Riek Machar became the first vice president of South Sudan following its independence from Sudan in July 2011.
In July 2013, he was sacked by President Salva Kiir in a cabinet purge following a public struggle for power.
At the time of his sacking Machar said he would challenge Kiir for the leadership of the ruling party so that he could run for president in the 2015 election.
He was later accused by Kiir of masterminding a failed coup d’état on December 16, a claim that he denied.
“It was not a coup. Nobody wants that,” he told Al Jazeera, claiming that he was “used as a scapegoat” by Kiir to purge the ruling SPLM party of rivals to avoid reforming it.
Machar has since retreated into the bush and acknowledged he is leading rebel fighters. South Sudan’s government says he is directing rebels in Jonglei, Malakal and Unity states from his hiding position.
Machar hails from the Nuer tribe, which bitterly fought the country’s majority Dinka tribe, which Kiir belongs to, in the early 1990s during Sudan’s civil war.
Fighting for independence
From 1984, Machar was a rebel leader in the Sudan People’s Liberation Army/Movement (SPLM/A), which spearheaded the war for South Sudan’s independence from the north.
The movement was led by the late John Garang, who was respected by both northerners and southerners for his vision for a “new Sudan” – a Sudan that was united, secular and with equal rights for all.
In contrast, Machar was always calling for self-determination for the south. After falling out with Garang in 1991, he split from the SPLM/A and formed his own splinter group, SPLA-Nasir.
A turbulent period followed, involving sometimes heavy fighting between Machar’s forces and the SPLA. His groups received help from the Sudanese government and in 1997, he signed a deal with Khartoum and became an assistant to President Omar al-Bashir.
But a few years later, he returned to the rebels. He mended ties with Garang and rejoined the SPLA as a senior commander in 2002.
After the 2005 peace accord that ended the civil war and established southern autonomy, Machar became vice president of the South, maintaining this role after formal independence in 2011, until his sacking.
In his political career, he has made both Khartoum and the southern government suspicious that he is working for the other side.
As leader of the SPLA-Nasir, Machar was involved in the 1991 Bor massacre, where 2,000 people, mostly Dinka civilians, were killed.
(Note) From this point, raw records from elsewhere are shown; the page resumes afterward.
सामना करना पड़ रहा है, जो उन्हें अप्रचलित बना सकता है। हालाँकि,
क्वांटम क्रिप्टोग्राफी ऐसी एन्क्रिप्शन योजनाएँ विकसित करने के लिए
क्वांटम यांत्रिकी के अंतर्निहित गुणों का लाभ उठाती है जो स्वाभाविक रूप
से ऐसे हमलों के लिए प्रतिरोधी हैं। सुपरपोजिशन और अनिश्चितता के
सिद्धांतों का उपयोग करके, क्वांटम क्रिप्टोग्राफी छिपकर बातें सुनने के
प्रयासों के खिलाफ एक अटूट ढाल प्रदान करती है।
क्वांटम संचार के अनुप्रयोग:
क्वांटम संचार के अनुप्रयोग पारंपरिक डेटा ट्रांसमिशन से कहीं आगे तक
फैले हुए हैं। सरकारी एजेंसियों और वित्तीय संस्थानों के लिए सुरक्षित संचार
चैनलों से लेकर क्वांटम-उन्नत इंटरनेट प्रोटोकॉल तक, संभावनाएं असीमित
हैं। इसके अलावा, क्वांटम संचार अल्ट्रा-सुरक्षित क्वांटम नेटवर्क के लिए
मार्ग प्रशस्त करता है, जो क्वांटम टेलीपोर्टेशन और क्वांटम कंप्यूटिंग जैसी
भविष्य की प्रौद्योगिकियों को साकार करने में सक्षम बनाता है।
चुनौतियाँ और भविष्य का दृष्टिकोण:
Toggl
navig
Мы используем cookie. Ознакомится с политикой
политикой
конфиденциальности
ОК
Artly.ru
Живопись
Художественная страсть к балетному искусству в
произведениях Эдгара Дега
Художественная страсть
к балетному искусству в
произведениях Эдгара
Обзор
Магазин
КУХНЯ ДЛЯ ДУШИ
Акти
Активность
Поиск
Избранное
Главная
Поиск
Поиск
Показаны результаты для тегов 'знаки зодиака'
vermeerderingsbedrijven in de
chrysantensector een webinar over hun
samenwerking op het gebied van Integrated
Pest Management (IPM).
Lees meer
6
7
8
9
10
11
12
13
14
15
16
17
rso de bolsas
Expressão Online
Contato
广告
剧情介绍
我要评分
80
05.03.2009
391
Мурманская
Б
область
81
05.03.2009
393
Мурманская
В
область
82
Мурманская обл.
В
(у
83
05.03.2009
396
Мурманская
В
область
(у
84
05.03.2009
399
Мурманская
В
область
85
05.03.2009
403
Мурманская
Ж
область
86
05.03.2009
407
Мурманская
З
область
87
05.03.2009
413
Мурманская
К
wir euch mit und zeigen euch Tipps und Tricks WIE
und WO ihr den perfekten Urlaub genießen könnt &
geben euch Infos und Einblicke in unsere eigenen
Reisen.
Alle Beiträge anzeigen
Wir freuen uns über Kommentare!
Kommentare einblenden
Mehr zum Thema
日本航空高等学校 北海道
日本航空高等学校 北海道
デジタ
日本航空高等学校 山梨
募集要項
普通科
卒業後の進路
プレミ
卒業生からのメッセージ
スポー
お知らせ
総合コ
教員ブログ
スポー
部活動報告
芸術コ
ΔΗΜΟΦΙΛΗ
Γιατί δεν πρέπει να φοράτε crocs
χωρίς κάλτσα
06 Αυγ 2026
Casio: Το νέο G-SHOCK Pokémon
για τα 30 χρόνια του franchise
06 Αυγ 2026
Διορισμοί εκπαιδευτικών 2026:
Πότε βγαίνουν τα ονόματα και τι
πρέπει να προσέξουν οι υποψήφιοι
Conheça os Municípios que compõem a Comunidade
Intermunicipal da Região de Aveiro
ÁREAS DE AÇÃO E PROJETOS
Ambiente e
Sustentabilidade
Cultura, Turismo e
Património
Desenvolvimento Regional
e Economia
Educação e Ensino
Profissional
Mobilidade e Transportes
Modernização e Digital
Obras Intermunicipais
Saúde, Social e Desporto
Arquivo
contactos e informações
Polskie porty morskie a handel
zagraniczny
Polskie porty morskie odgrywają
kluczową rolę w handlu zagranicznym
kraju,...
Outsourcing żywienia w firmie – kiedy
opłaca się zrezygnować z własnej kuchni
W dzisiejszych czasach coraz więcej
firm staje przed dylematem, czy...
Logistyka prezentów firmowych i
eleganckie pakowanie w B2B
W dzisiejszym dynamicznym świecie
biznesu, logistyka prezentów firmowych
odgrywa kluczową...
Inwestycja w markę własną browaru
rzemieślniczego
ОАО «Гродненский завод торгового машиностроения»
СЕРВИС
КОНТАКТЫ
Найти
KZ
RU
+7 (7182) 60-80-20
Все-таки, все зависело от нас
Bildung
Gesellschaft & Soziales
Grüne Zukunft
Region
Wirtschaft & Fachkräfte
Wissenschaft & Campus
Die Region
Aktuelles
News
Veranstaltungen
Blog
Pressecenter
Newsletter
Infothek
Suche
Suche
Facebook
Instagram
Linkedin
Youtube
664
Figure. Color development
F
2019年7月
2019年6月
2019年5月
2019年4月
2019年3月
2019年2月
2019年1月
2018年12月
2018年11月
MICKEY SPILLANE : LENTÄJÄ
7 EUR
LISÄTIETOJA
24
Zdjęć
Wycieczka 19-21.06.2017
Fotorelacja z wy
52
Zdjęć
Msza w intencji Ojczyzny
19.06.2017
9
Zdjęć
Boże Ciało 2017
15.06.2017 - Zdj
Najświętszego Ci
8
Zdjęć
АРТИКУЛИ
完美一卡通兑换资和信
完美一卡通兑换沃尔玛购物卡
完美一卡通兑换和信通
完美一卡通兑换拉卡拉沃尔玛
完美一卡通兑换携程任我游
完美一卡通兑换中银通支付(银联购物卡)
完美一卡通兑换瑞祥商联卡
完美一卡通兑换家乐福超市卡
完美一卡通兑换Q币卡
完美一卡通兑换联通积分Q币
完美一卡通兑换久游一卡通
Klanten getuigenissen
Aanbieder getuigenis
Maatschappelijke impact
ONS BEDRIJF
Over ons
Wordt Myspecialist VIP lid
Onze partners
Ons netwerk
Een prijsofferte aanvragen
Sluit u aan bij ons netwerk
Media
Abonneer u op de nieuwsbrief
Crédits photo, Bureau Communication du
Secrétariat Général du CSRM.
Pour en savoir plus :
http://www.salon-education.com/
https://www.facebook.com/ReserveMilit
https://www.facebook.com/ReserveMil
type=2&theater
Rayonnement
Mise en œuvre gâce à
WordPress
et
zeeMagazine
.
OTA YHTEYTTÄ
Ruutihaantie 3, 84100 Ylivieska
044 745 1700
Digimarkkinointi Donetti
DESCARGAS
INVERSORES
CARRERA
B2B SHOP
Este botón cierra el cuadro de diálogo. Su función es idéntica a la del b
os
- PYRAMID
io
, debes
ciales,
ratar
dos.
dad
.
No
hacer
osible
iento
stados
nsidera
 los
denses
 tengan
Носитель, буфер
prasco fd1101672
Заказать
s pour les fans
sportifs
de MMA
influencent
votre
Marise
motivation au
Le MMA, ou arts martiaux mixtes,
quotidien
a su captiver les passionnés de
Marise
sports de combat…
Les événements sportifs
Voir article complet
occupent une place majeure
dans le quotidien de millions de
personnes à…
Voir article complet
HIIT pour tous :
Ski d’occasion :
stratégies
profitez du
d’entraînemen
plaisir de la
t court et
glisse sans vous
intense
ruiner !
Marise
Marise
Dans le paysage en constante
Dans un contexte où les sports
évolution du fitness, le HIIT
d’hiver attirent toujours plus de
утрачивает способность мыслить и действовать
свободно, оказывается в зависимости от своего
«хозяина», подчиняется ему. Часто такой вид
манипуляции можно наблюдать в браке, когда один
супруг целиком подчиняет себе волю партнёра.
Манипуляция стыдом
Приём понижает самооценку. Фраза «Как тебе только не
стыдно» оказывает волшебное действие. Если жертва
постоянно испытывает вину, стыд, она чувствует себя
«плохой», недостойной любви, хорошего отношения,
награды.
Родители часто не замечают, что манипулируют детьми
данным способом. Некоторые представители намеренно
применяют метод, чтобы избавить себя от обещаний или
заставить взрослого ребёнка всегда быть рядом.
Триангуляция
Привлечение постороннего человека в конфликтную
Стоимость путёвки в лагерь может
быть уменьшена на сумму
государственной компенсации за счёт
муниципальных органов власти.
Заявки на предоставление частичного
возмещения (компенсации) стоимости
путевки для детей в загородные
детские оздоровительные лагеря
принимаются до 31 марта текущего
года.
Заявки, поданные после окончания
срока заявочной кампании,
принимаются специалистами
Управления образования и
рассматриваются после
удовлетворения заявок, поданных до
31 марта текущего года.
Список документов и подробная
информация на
In 2012, he publicly apologised for his part in the bloodshed.
British-educated
Machar was born in Leer, Unity State in 1953. He studied engineering at the University of Khartoum and was awarded a PhD in philosophy and Strategic Planning from the British University of Bradford in 1984.
In 1991 he married Emma McCune, a British aid worker during the civil war who was killed in a car accident while pregnant in Nairobi in 1993.
Their story became the subject of a book, Emma’s War, and countless newspaper articles.
Machar is currently married to Angelina Teny, a prominent South Sudanese politician.